# Texto do documento
---------------
Enxadas, facões e foices estão saindo da roça e ocupando os palcos
para contar a história de pessoas que vivem na zona rural do Semiárido
brasileiro. As ferramentas agora também fazem parte da cenografia de um
grupo de teatro formado por trabalhadores rurais da região da Borborema,
no agreste paraibano.
Situações vividas no cotidiano das
famílias do sertão são o ponto de partida para uma reflexão sobre a
agroecologia e os impactos do agronegócio na vida da plateia. Ontem
(30), o grupo formado por 12 pessoas representou para os cerca de 300
participantes do 3º Encontro Nacional de Agricultoras e Agricultores
Experimentadores do Semiárido.
Durante a apresentação, os participantes puderam ver a história de
duas famílias sertanejas, suas dificuldades e as soluções para o
convívio com a região, marcada por longos períodos de estiagem.
A encenação abordou de forma divertida o
uso indiscriminado de agrotóxicos, utilizados na agricultura
convencional. Os personagens Biu e Margarida formam um casal que planta
fumo para a Silva Cruz, uma empresa que produz cigarros. Os dois sofrem
com a imposição do uso de agrotóxicos e os impactos que eles geram na
produção. O resultado é que acabam endividados.
"Tem agricultor que se deixa levar pela
promessa de lucro que eles oferecem. Mas se a gente for pensar, no final
até a sua saúde sai prejudicada pelo veneno", opinou Luís Carlos,
agricultor que tem uma produção agroecológica de feijão e fava no
Semiárido baiano.
---------------
# Instrução A
Liste as ferramentas da roça que, segundo o texto sobre o teatro de agricultores, estão indo para os palcos.
O texto acima e os registros que vêm a seguir são materiais independentes.

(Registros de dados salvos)
---------------
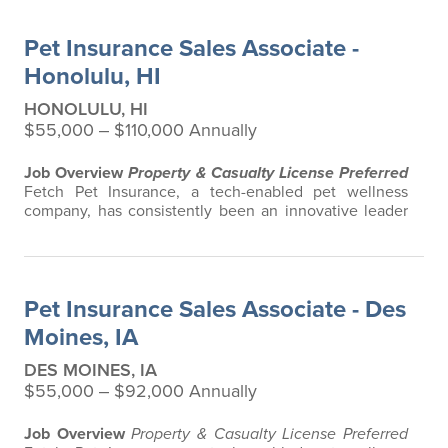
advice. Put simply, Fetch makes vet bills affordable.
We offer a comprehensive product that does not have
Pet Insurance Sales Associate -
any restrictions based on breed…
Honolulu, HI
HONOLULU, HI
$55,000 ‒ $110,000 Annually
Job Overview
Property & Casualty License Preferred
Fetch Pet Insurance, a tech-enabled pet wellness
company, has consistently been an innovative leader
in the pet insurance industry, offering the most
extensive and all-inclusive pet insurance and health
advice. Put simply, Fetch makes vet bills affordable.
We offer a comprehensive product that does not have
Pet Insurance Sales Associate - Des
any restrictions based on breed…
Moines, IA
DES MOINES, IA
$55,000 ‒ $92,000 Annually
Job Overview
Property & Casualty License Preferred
---------------
# Instrução B
Reescreva as linhas dos registros que vão do início deles até a que contém "in the pet insurance", inclusive, trocando "vet bills" por "pet care costs" e mantendo todo o resto igual. Deixe as imagens fora da resposta.

# Resposta A
Enxadas, facões e foices.

# Resposta B
advice. Put simply, Fetch makes pet care costs affordable.
We offer a comprehensive product that does not have
Pet Insurance Sales Associate -
any restrictions based on breed…
Honolulu, HI
HONOLULU, HI
$55,000 ‒ $110,000 Annually
Job Overview
Property & Casualty License Preferred
Fetch Pet Insurance, a tech-enabled pet wellness
company, has consistently been an innovative leader
in the pet insurance industry, offering the most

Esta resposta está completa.